Practicum Project | 2010

Decreased Water and Increased Yields in the Westlands Water District

Students: Jenna Martin

Independent Project

Advisor: Dr. S. Trimble

Less water availability to farmers has resulted in a pursuit for new irrigation technologies and water management. My senior capstone utilized remote sensing techniques to analyze spatial, spectral, and temporal domains of water reduction in the Westlands Water District, as well as examined a case study of one farmer’s success in sustaining agricultural production in spite of restricted water availability. This project compared crop yields of conservation irrigation to conventional farming to determine if a comparable or superior yield is possible with decreased water distribution through more sustainable management decisions. Results implied that an average of 25-50% less water was required by a center pivot machine using Low-Elevation Spray Application (LESA), and produced 122% more tomatoes compared to the California average for conventionally irrigated tomatoes.
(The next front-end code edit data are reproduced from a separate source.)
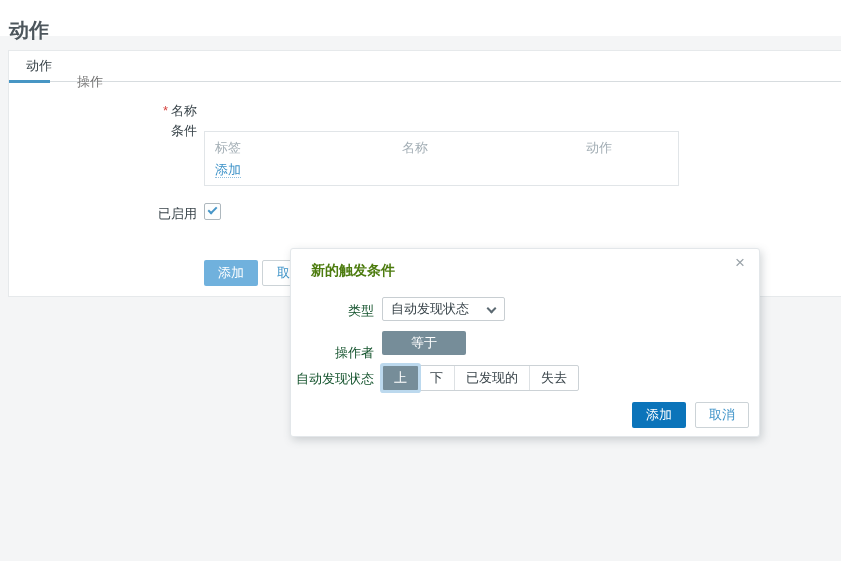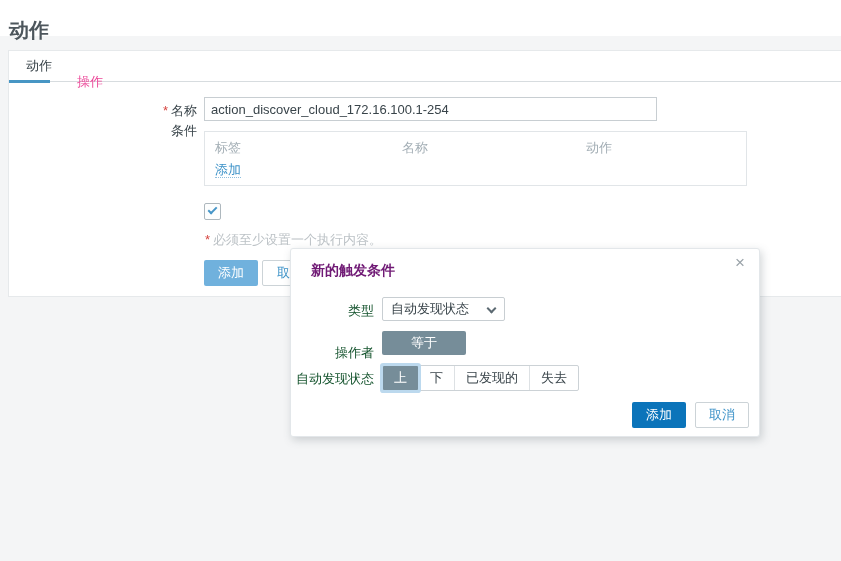--- a/index.html
+++ b/index.html
@@ -24,7 +24,7 @@
   }
   .tab { cursor:pointer; }
   .tab.active { color:#39444a; }
-  .tab.inactive { color:#ec4899;margin-top:32px; }
+  .tab.inactive { color:#737373;margin-top:32px; }
   .tab-underline { position:absolute; left:0; bottom:-2px; width:41px; height:3px; background:#4796c4; }
   
   .lbl { position:absolute; width:188px; text-align:right; color:#39444a; }

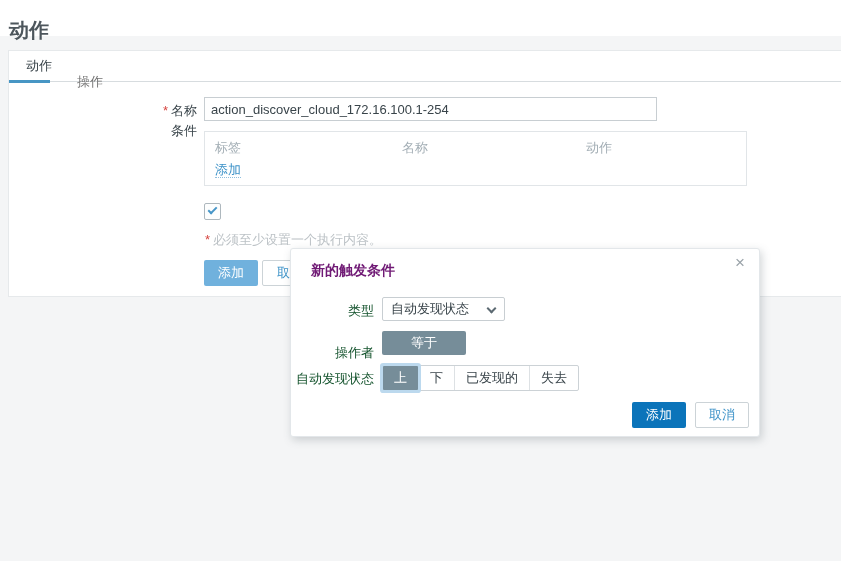--- a/index.html
+++ b/index.html
@@ -126,7 +126,6 @@
   </div>
 
   <div class="lbl" style="top:51px;"><span class="req-star">*</span><span>名称</span></div>
-  <input class="name-input" value="action_discover_cloud_172.16.100.1-254" style="">
 
   <div class="lbl" style="top:71px;">条件</div>
   <div class="cond-box">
These field data collections were coupled with remote sensing technology to monitor the Westlands Water District during the periods of June, July, and August of 1999 through 2009 using Landsat 4-5 Thematic Mapper+ and Moderate Resolution Imaging Spectroradiometer (MODIS) imagery. It was found that trends in fallowed land were found to be increasing, most likely in response to the trend of reduced water supply in the Westlands Water District. A definite increase in fallowed land and reduced “greenness” (cultivation) can be associated with concurrent policies to reduce water allocations. This capstone examined benefits and limitations of irrigation efficiency through sustainable irrigation strategies, as well as applied a remote sensing approach of observing water resource reductions in an agricultural region of California’s Central Valley.